Transforming the Value Chain


There are very dramatic transformations happening within the business functions of a firm's value chain. Probably nowhere is it more dramatic than what's happening within engineering.

  • Product Development - We're asking the engineers to create a fundamentally different product in a fundamentally different way. For example, we're not only concerned anymore about the physical product. We're now concerned about the digital elements of the product, the part that's on premise with the product and the part that runs in the cloud.Then, we're reconsidering the way that products are delivered. We've always thought of products as being developed in discrete generation where big changes were batched up into the new-year model. Then the new-year model was released and we never touched it again. Now, we're thinking about products being evergreen, where we're putting a product out in the field and then continuously updating it, a much more agile development process and a product that continues to change long after it's delivered to the customer. It's a very dramatic change to the engineering and manufacturing processes associated with products. 
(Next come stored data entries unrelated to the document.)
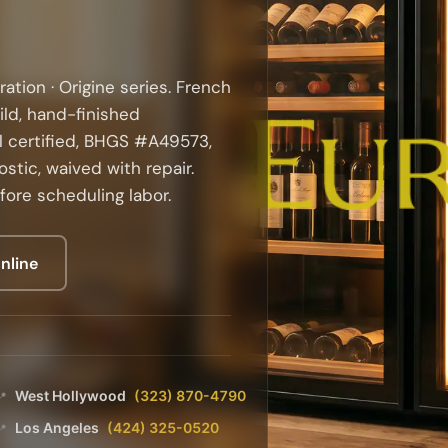
ration · Origine series. French
ild, hand-finished
 certified, BHGS #A49573,
stic, waived with repair.
fore scheduling labor.
nline
West Hollywood
(323) 870-4790
📍
Los Angeles
(424) 325-0520
📍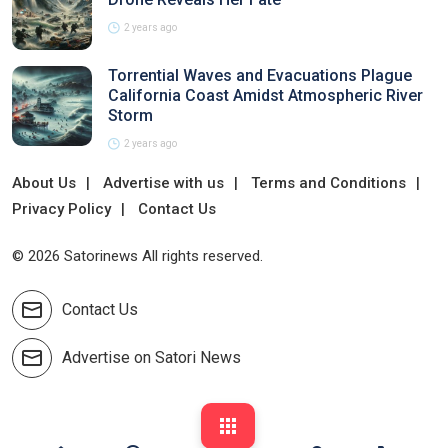
2 years ago
Torrential Waves and Evacuations Plague
California Coast Amidst Atmospheric River
Storm
2 years ago
About Us
Advertise with us
Terms and Conditions
Privacy Policy
Contact Us
© 2026 Satorinews All rights reserved.
Contact Us
Advertise on Satori News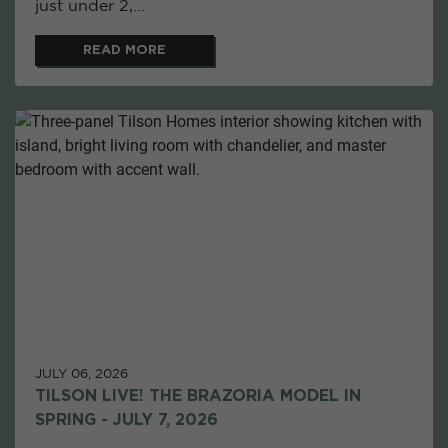
just under 2,...
READ MORE
JULY 06, 2026
TILSON LIVE! THE BRAZORIA MODEL IN
SPRING - JULY 7, 2026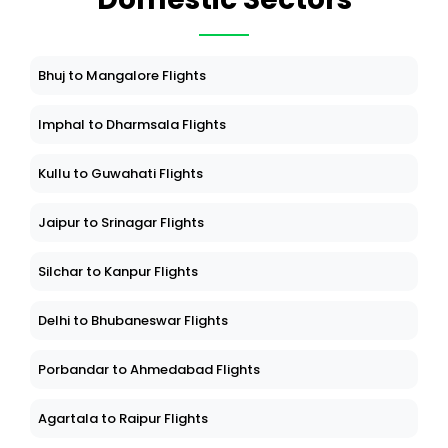
Bhuj to Mangalore Flights
Imphal to Dharmsala Flights
Kullu to Guwahati Flights
Jaipur to Srinagar Flights
Silchar to Kanpur Flights
Delhi to Bhubaneswar Flights
Porbandar to Ahmedabad Flights
Agartala to Raipur Flights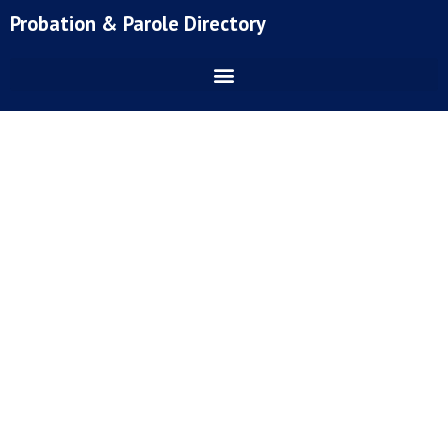
Skip
Probation & Parole Directory
to
content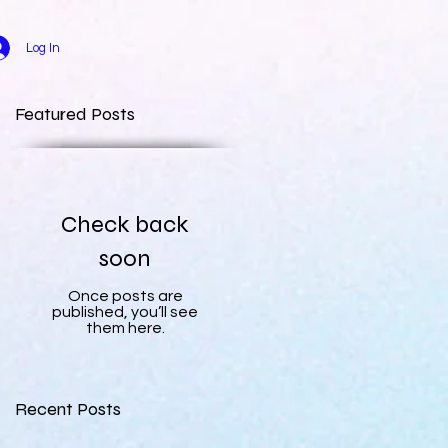
Log In
Featured Posts
Check back
soon
Once posts are
published, you’ll see
them here.
Recent Posts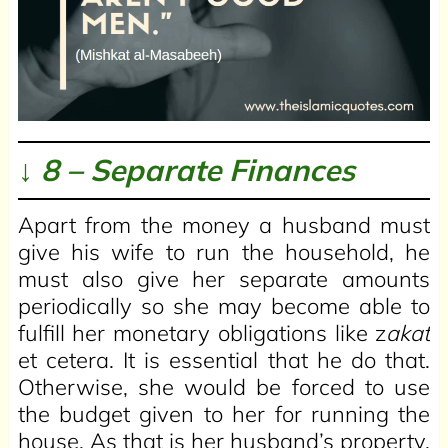
↓ 8 – Separate Finances
Apart from the money a husband must
give his wife to run the household, he
must also give her separate amounts
periodically so she may become able to
fulfill her monetary obligations like z
akat
et cetera. It is essential that he do that.
Otherwise, she would be forced to use
the budget given to her for running the
house. As that is her husband’s property,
  • After-Sales Service - There are other parts of a firm's value chain that are undergoing pretty dramatic changes too because of smart, connected products. A classic example is the service department. A service department now has this feedback loop of data and can use analytics to understand what's happening with the product. That allows them then to adopt a proactive service posture where the goal becomes to prevent products from failing rather than to fix them after they do. 

  • Marketing and Sales - Another place we're seeing big changes are in the way that products are sold and marketed. For example, understanding how products are used by different customers and then having the ability to tweak their digital componentry gives you a much finer grain segmentation capability to deliver slightly different product configurations into slightly different constituencies. This feedback loop into engineering, manufacturing, sales, service really brings with it some dramatic implications for the type of work and the type of operations that these functions execute every day. 

  • Security - Within product companies until recently security was a problem that the IT department was supposed to solve. If we look at the implications of smart, connected products, it's a much bigger challenge which quite frankly involves many departments within the company. Each smart connected product really represents a potential vulnerability or a point of attack for hackers and so forth. I think we need to think of security as a more fundamental capability of a good product now, as opposed to something that the IT department is responsible for.